Supplied text:
== Segment start ==
But expanding the supplier base is not enough. Europe's problem is not a shortage of ideas – it is a shortage of capacity, and above all, a shortage of financial infrastructure. The Defence, Security and Resilience Bank (DSR Bank) – to be anchored in Europe but designed to include like-minded partners such as Canada, Australia and Japan – could help do just that. European at heart, global in reach, it would represent a new coalition of the willing for shared security.
One of its core functions would be to provide liquidity. At a meeting of EU and UK finance ministers in Warsaw last month, the European Commission's €150 billion (£126 billion) Safe programme was welcomed as a step in the right direction. But it is also a temporary measure.
What the sector lacks is permanence – a standing institution capable of stabilising defence finance across economic cycles. The DSR Bank could guarantee working capital loans, enabling commercial banks to offer affordable credit to suppliers and allowing SMEs with government contracts to access supply-chain financing on better terms.
With a balance sheet of €100 billion (£84 billion) – of which only 20 per cent would be paid in cash across shareholder nations – it could unlock vast pools of private capital, transforming fragmented risk into collective readiness, as well as contributing to a nation's defence spending GDP target.
It could also reduce the structurally high cost of capital in the defence sector. Today, even the most vital manufacturers pay elevated rates. BAE Systems, the UK's largest defence contractor, carries a BBB+ rating. Saab, Sweden's defence and aerospace champion, is also rated the same. These are not isolated anomalies – they are symptoms of a system that treats strategic industries as if they were speculative.
For BAE, that lower credit rating translates into a potential extra £90 million a year in interest payments – equivalent to 11,000 artillery shells lost to financial drag.
Banks are not ideologically opposed to defence: they are structurally misaligned with its financing needs. Many emerging firms in frontier technologies, and those further down the supply chain, are treated as high-risk outliers and often shut out entirely.
== Segment end ==
Requirement A: Please list every sum of money stated in the passage on defense finance, in the order the sums appear.
Requirement B: Reproduce word for word the stretch of the passage on defense finance from "With a balance" through "they were speculative.".

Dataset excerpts
== Segment start ==
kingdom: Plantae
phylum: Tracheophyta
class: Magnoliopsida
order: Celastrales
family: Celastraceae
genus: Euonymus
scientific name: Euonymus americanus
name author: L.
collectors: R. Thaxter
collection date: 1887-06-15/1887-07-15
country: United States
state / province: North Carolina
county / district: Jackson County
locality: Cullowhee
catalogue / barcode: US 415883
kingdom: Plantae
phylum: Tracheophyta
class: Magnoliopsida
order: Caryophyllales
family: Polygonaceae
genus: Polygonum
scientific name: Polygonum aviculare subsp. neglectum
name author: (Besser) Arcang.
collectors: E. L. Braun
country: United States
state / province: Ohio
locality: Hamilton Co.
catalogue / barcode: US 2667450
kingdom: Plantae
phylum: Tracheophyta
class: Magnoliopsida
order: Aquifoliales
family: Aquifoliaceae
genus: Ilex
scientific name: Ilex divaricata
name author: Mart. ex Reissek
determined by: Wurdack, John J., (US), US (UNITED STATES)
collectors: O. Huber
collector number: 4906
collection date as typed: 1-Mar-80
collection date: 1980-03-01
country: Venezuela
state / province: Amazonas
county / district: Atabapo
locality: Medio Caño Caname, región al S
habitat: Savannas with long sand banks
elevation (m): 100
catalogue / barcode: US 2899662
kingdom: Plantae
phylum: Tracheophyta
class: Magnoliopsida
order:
== Segment end ==
Solution A:
€150 billion
£126 billion
€100 billion
£84 billion
£90 million

Solution B:
With a balance sheet of €100 billion (£84 billion) – of which only 20 per cent would be paid in cash across shareholder nations – it could unlock vast pools of private capital, transforming fragmented risk into collective readiness, as well as contributing to a nation's defence spending GDP target.
It could also reduce the structurally high cost of capital in the defence sector. Today, even the most vital manufacturers pay elevated rates. BAE Systems, the UK's largest defence contractor, carries a BBB+ rating. Saab, Sweden's defence and aerospace champion, is also rated the same. These are not isolated anomalies – they are symptoms of a system that treats strategic industries as if they were speculative.